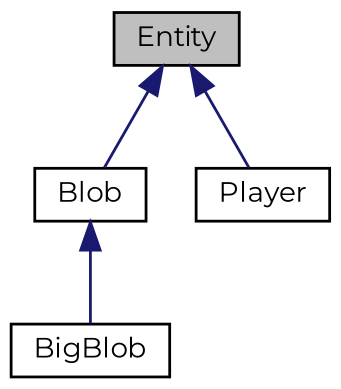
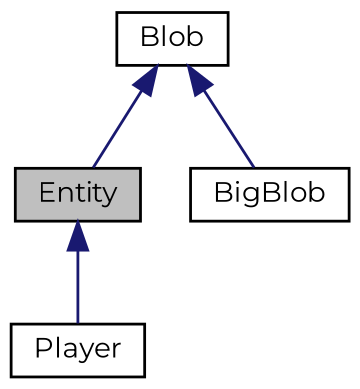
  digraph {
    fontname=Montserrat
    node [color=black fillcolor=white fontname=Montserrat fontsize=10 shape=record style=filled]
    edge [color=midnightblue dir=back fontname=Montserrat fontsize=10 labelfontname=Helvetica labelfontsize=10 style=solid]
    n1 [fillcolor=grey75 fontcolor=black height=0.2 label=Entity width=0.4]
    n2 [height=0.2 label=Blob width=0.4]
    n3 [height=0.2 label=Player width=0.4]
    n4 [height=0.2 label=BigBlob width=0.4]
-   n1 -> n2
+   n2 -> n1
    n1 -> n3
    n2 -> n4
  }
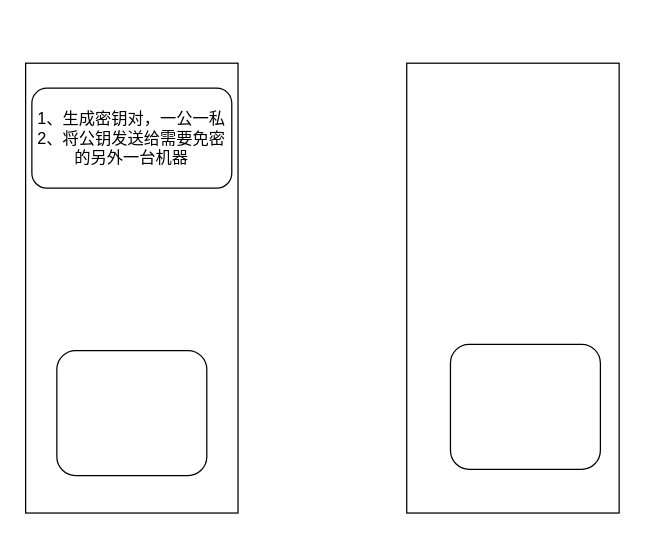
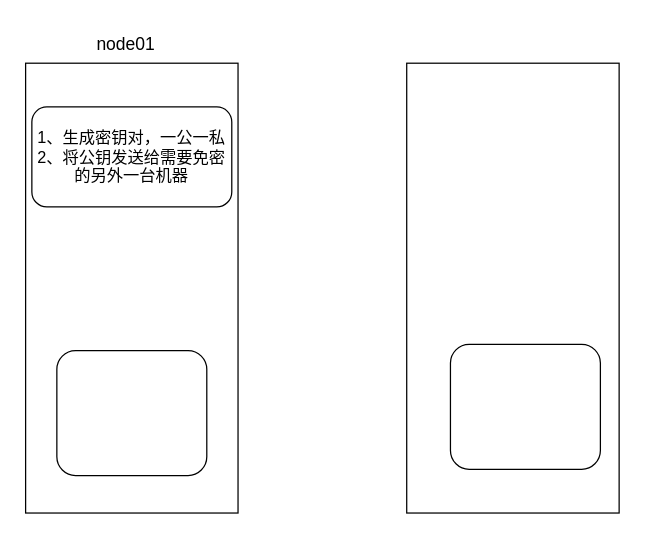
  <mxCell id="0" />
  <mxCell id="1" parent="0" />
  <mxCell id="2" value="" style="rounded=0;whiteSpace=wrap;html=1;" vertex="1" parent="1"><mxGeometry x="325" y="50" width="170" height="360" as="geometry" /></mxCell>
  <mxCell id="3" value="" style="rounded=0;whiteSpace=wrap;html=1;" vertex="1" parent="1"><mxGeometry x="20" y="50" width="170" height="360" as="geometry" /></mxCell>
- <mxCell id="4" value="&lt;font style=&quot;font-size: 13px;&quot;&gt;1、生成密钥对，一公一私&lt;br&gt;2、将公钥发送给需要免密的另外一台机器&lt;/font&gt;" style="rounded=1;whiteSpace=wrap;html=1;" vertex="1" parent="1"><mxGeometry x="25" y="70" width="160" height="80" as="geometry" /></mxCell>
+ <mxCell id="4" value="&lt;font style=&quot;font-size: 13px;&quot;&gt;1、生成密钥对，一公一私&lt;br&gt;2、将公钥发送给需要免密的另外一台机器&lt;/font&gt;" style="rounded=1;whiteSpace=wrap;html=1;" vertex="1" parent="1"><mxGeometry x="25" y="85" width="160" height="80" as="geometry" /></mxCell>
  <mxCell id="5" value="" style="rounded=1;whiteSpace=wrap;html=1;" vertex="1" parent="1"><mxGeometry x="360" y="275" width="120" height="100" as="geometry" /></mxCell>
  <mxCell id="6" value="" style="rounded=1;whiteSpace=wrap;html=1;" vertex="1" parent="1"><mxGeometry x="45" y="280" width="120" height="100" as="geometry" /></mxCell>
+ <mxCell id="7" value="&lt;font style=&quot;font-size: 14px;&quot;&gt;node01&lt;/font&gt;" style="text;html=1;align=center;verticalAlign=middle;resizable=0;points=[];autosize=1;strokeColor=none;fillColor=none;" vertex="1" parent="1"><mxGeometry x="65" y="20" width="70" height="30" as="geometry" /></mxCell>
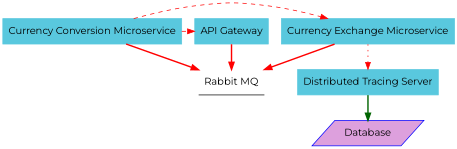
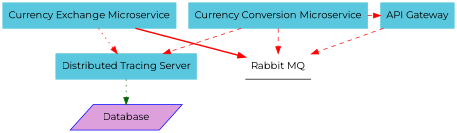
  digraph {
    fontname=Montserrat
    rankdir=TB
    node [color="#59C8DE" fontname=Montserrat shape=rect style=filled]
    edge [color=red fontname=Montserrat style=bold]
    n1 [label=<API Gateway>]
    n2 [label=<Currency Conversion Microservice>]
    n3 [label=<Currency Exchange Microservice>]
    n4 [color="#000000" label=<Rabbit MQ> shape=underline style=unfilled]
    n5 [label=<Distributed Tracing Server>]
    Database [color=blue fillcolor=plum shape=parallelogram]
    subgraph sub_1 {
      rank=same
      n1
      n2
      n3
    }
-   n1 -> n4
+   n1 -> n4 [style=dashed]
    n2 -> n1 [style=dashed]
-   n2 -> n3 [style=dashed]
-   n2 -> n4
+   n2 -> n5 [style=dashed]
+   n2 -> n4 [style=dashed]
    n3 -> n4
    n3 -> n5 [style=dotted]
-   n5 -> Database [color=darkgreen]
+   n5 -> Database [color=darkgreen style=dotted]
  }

****

**Problem requirements**
Copy every line of the records above verbatim, omitting the pictures.

**Answer below**
  digraph {
    fontname=Montserrat
    node [color=black fillcolor=white fontname=Montserrat fontsize=10 shape=record style=filled]
    edge [color=midnightblue dir=back fontname=Montserrat fontsize=10 labelfontname=Helvetica labelfontsize=10 style=solid]
    n1 [fillcolor=grey75 fontcolor=black height=0.2 label=Entity width=0.4]
    n2 [height=0.2 label=Blob width=0.4]
    n3 [height=0.2 label=Player width=0.4]
    n4 [height=0.2 label=BigBlob width=0.4]
-   n1 -> n2
+   n2 -> n1
    n1 -> n3
    n2 -> n4
  }
  <mxCell id="0" />
  <mxCell id="1" parent="0" />
  <mxCell id="2" value="" style="rounded=0;whiteSpace=wrap;html=1;" vertex="1" parent="1"><mxGeometry x="325" y="50" width="170" height="360" as="geometry" /></mxCell>
  <mxCell id="3" value="" style="rounded=0;whiteSpace=wrap;html=1;" vertex="1" parent="1"><mxGeometry x="20" y="50" width="170" height="360" as="geometry" /></mxCell>
- <mxCell id="4" value="&lt;font style=&quot;font-size: 13px;&quot;&gt;1、生成密钥对，一公一私&lt;br&gt;2、将公钥发送给需要免密的另外一台机器&lt;/font&gt;" style="rounded=1;whiteSpace=wrap;html=1;" vertex="1" parent="1"><mxGeometry x="25" y="70" width="160" height="80" as="geometry" /></mxCell>
+ <mxCell id="4" value="&lt;font style=&quot;font-size: 13px;&quot;&gt;1、生成密钥对，一公一私&lt;br&gt;2、将公钥发送给需要免密的另外一台机器&lt;/font&gt;" style="rounded=1;whiteSpace=wrap;html=1;" vertex="1" parent="1"><mxGeometry x="25" y="85" width="160" height="80" as="geometry" /></mxCell>
  <mxCell id="5" value="" style="rounded=1;whiteSpace=wrap;html=1;" vertex="1" parent="1"><mxGeometry x="360" y="275" width="120" height="100" as="geometry" /></mxCell>
  <mxCell id="6" value="" style="rounded=1;whiteSpace=wrap;html=1;" vertex="1" parent="1"><mxGeometry x="45" y="280" width="120" height="100" as="geometry" /></mxCell>
+ <mxCell id="7" value="&lt;font style=&quot;font-size: 14px;&quot;&gt;node01&lt;/font&gt;" style="text;html=1;align=center;verticalAlign=middle;resizable=0;points=[];autosize=1;strokeColor=none;fillColor=none;" vertex="1" parent="1"><mxGeometry x="65" y="20" width="70" height="30" as="geometry" /></mxCell>
  digraph {
    fontname=Montserrat
    rankdir=TB
    node [color="#59C8DE" fontname=Montserrat shape=rect style=filled]
    edge [color=red fontname=Montserrat style=bold]
    n1 [label=<API Gateway>]
    n2 [label=<Currency Conversion Microservice>]
    n3 [label=<Currency Exchange Microservice>]
    n4 [color="#000000" label=<Rabbit MQ> shape=underline style=unfilled]
    n5 [label=<Distributed Tracing Server>]
    Database [color=blue fillcolor=plum shape=parallelogram]
    subgraph sub_1 {
      rank=same
      n1
      n2
      n3
    }
-   n1 -> n4
+   n1 -> n4 [style=dashed]
    n2 -> n1 [style=dashed]
-   n2 -> n3 [style=dashed]
-   n2 -> n4
+   n2 -> n5 [style=dashed]
+   n2 -> n4 [style=dashed]
    n3 -> n4
    n3 -> n5 [style=dotted]
-   n5 -> Database [color=darkgreen]
+   n5 -> Database [color=darkgreen style=dotted]
  }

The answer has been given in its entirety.